The early lines of effort in active
networking were helped by the funding and support of the U.S. Defense Advanced
Research Projects Agency (DARPA). The agency supported a number of projects
with the goal of refining a technology to meet the goals of active networking,
with distinct focus on interoperability. Unfortunately, without an immediately
compelling and clearly scoped problem, the solutions that research in active
networking offered were overlooked as too equivocal. I believe DARPA may have lost interest after their Skynet prototype was in place, leaving active networking enthusiast relegated to the basements of Stanford.
Open Networking
Foundation
From the beginning of the efforts
towards active networking, the research community pursued ideas to
revolutionize network control with both extensibility and simplicity in mind.

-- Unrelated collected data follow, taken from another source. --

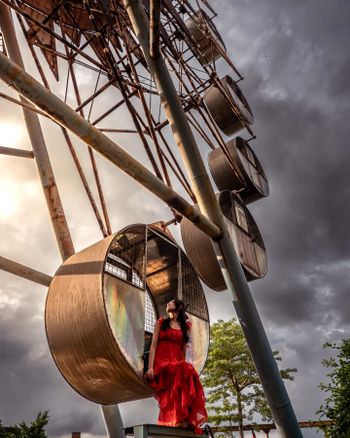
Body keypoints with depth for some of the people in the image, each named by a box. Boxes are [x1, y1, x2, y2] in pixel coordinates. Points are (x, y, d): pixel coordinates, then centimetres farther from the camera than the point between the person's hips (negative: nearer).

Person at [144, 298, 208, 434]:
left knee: (188, 372, -30)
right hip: (162, 362, -2)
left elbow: (183, 350, 13)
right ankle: (178, 419, -29)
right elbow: (153, 345, 3)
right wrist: (150, 367, -10)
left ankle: (187, 420, -27)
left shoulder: (185, 326, 16)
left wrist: (184, 365, 0)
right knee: (179, 374, -32)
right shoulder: (161, 322, 12)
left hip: (178, 363, 2)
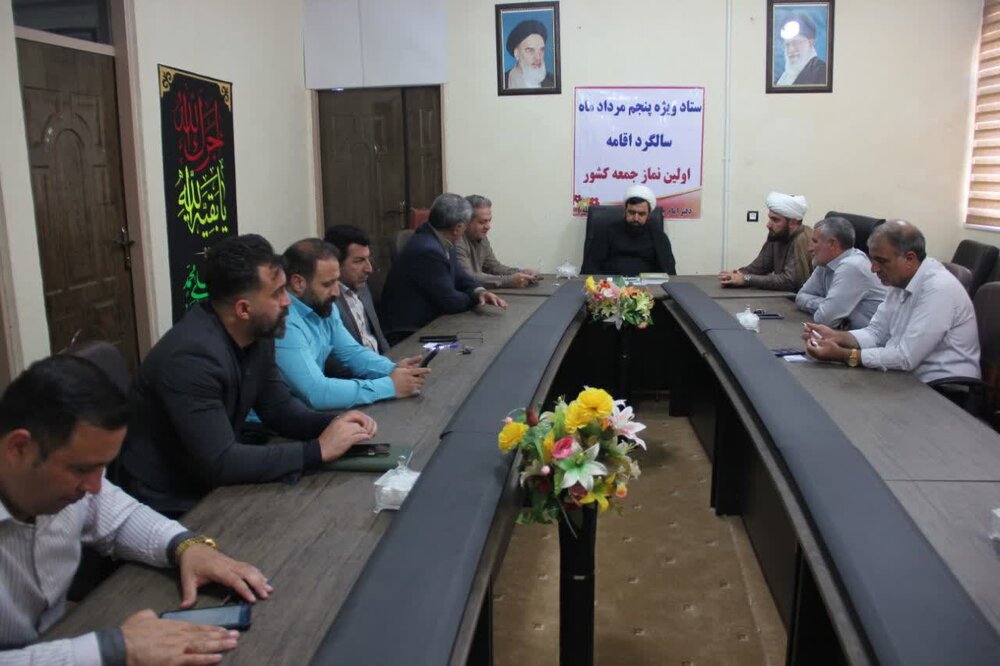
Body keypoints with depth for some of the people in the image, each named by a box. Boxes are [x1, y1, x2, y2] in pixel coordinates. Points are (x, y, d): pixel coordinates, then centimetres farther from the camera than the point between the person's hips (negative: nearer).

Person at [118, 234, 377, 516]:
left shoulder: (258, 334, -3)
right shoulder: (192, 356, -29)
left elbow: (278, 408, 7)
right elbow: (219, 464, -30)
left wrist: (332, 424, -12)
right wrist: (318, 451, -26)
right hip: (168, 506, -7)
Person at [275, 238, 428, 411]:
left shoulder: (323, 306, 2)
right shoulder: (283, 323, -24)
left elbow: (352, 352, 9)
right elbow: (316, 393, -29)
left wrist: (392, 369, -10)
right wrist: (390, 386, -23)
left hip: (313, 411, 7)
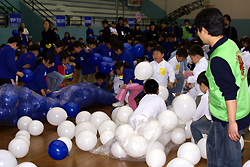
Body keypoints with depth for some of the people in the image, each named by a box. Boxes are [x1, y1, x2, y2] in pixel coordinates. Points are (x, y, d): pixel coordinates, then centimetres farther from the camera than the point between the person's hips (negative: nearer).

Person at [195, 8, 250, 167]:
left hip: (228, 118, -10)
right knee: (213, 145, 27)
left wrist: (232, 122, -20)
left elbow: (230, 93, -27)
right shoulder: (230, 44, 2)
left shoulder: (218, 59, -27)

Finally, in 2011, the Open Networking Foundation (ONF) formed. The founding
members included Deutsche Telekom, Facebook, Google, Microsoft, Verizon, and
Yahoo. These companies wanted to see the future of networking realized in a way
that would support the massive, growing data centers and networks they
owned/operated. While the research community had already established the
OpenFlow protocol, the ONF helped to transform this into a commercially viable standard,
which quickly drew vendor interest. The ONF established the OpenFlow (OF) protocol
and the basis of SDN with the goals of meeting bandwidth and traffic management
demands while maintaining simplicity, scalability and vendor independence.
The main effort of the ONF has been
the development of the OpenFlow protocol and Switch specifications supports it
for vendor implementation. The OF protocol easily gained traction since existing
network hardware could adopt OF operation with a simple firmware upgrade.
Employment of OF became focused on campus networks since it was easy to deploy
and test at that level. With success there, work soon spread to the data center
model, where SDN is most widely deployed in production networks today.
Since the organizations beginning, the ONF has
published and continued updating the OpenFlow Switch and the OpenFlow protocol
standards. These standards allow vendors to develop both hardware and software
solutions that meet the intent of SDN while maintaining interoperability among
products. Numerous vendors, including Cisco, IBM, Hewlett-Packard, Dell,
Juniper Networks, and Brocade have embraced the standards and are supporting
various devices on both the control and data planes.